Segment Start: Passage for review

OK, for me, the absolutely indispensable Stones records are...
(1) Sticky Fingers
(2) Exile On Main Street
(3) Let It Bleed
However, there is a very strong case for including the new CD reissue of 'Rolled Gold', as it collects their peerless 60s singles and the cream of their early 70s work. But I thought I'd stick with studio albums.
The runt of the litter, and there are many candidates, must surely be 'No Security', a live album with possibly the worst cover in the history of rock n' roll. Some wag on the internet reviewed it thus:
"Rolling Stones you rock my world with this album. Any Rolling Stones fan will rock with this album also. Roll with the Rolling Stones."
Ignore that, it's terrible.
From a personal point of view,
Gimme Shelter really ought to be one of them, I'd have hoped it was the long term earner that the cognoscenti will always want.

Segment End: Passage for review
Segment Start: Recorded data

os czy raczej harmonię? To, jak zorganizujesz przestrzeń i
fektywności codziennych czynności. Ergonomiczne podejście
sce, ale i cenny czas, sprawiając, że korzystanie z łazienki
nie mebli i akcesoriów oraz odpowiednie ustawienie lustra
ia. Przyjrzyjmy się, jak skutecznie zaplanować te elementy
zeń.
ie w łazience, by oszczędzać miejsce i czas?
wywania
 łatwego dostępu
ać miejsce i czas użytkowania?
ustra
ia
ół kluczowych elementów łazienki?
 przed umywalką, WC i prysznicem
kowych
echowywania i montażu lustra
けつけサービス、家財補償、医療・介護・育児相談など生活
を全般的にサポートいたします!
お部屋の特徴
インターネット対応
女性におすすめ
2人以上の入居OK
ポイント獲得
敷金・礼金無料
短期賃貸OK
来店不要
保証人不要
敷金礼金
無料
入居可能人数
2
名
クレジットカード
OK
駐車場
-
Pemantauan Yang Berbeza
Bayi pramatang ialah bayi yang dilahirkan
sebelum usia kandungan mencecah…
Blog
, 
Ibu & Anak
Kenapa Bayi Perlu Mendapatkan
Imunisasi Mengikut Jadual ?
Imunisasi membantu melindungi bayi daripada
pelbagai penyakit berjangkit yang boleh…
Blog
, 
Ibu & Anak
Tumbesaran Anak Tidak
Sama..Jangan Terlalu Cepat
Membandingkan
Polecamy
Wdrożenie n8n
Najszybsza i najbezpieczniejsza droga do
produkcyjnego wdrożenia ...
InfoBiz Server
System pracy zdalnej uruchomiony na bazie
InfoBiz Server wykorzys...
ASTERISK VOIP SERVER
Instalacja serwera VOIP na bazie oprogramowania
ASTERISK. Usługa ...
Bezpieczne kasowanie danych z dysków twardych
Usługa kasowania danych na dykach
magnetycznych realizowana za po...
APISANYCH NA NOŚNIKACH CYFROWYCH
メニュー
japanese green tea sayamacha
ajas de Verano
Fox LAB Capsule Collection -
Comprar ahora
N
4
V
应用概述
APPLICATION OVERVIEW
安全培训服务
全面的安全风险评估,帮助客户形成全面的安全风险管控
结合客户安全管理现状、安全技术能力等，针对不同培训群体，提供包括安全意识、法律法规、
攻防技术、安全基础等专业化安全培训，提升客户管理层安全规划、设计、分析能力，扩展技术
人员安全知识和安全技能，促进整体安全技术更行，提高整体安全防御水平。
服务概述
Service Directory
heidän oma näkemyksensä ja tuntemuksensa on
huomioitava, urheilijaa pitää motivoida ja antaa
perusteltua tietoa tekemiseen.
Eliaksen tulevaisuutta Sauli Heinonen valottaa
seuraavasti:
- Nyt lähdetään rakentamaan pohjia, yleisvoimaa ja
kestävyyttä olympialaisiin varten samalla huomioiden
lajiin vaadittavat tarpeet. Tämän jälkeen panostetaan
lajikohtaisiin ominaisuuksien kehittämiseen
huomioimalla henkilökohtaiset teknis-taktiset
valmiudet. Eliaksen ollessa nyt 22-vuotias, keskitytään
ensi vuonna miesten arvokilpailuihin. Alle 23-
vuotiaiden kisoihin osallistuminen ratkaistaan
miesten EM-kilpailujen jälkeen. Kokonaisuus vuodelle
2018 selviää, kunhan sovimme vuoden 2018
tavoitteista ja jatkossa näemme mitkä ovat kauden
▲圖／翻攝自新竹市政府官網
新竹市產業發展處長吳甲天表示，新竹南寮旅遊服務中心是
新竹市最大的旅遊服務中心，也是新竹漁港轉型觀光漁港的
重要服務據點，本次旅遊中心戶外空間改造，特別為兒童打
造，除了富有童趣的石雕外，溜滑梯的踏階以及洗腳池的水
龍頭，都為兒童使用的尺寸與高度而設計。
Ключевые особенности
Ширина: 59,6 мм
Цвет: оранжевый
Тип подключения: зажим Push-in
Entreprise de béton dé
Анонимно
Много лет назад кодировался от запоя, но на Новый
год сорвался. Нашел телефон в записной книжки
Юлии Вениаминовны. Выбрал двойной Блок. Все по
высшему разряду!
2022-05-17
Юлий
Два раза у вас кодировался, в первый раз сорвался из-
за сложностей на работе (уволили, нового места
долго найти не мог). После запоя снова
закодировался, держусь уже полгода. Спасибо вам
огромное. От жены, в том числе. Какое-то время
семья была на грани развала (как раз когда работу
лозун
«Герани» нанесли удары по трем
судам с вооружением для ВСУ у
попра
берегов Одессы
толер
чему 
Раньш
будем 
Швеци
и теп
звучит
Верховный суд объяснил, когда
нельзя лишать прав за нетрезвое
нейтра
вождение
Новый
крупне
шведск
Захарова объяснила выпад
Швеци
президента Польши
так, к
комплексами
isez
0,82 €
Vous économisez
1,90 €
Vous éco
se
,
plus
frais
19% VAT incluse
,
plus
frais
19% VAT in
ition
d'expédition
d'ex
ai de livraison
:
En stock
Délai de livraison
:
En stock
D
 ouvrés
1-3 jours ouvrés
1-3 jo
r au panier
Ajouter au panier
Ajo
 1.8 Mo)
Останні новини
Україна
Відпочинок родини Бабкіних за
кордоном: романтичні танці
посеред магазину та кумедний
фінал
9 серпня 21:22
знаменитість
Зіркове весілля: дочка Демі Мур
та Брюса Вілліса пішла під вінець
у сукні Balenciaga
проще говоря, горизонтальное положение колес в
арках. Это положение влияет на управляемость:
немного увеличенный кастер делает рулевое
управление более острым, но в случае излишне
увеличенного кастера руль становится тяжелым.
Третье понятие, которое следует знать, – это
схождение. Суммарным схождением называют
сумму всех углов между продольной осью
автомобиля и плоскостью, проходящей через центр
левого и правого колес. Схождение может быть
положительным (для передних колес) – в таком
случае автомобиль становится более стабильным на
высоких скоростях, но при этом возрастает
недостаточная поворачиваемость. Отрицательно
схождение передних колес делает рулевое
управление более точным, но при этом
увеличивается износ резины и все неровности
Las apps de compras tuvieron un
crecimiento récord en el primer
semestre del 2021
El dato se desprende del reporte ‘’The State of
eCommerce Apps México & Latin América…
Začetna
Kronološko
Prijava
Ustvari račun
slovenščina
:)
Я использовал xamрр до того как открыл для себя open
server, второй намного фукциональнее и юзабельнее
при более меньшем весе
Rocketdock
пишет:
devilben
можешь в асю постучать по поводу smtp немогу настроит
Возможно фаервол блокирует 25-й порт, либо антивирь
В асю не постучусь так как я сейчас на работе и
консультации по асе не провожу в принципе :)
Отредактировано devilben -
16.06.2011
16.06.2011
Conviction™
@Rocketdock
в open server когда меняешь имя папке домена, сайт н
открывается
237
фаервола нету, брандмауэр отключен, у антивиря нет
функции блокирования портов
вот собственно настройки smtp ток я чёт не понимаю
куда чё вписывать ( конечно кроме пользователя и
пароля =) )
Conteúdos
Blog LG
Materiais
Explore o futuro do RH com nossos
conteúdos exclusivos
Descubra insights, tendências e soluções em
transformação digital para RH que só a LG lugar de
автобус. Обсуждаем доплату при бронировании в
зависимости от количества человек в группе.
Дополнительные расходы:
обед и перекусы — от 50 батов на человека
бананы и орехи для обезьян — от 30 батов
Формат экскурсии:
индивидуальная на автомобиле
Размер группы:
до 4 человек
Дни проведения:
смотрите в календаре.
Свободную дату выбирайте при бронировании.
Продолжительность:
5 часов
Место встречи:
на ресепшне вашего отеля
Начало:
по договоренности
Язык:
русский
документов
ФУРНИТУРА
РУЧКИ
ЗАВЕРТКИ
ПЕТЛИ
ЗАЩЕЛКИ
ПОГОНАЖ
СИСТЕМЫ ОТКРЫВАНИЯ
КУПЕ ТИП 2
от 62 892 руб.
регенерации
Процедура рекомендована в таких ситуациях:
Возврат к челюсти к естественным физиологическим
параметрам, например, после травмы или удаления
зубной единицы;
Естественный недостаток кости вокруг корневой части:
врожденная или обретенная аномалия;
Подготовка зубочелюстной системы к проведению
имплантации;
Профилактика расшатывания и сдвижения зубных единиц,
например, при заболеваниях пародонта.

Segment End: Recorded data

• **Problem statement**:
Write what comes next in the post on indispensable Rolling Stones albums, picking up after its last sentence. The items play no part in this exercise.

• **Response**:
As a record company however, I'd more realistically plump for Sticky Fingers, Exile and Rolled Gold as the packages that really sum up their career and deliver the most riffs, pouts and preens per platter.
I'd keep Let It Bleed...
...also I, like many others i'm sure, could easily name all the Led Zep and Floyd albums in order. Now ask me to do that with the Stones and I'm afraid I couldn't. Has there been a little less care taken over their legacy?
With The Beatles
With The Beatles. It's got Not A Second Time on it. And Hold Me Tight.
Stones 'Ssentials
Couldn't do just three because you'd have to have
The Rolling Stones (Debut)
Aftermath
Beggar's Banquet
Let It Bleed
Get Your Ya-Ya's Out!
Exile On Main St. (Still the greatest album of them all)
Sticky Fingers
Goat's Head Soup
Some Girls
Tattoo You
Forty Licks (has this been deleted?)
And while I'm at it, I could take a lot of stuff from all their other albums except the live records since Love You Live, which are all dogs (although Stripped is pretty good). The "new" record for Universal is purported to be yet another live "document", who needs it? Where's all the unreleased stuff from when they really were the greatest?
Keepers and clunkers
As a record company (excluding greatest hits, live albums and other comp's) I would go for...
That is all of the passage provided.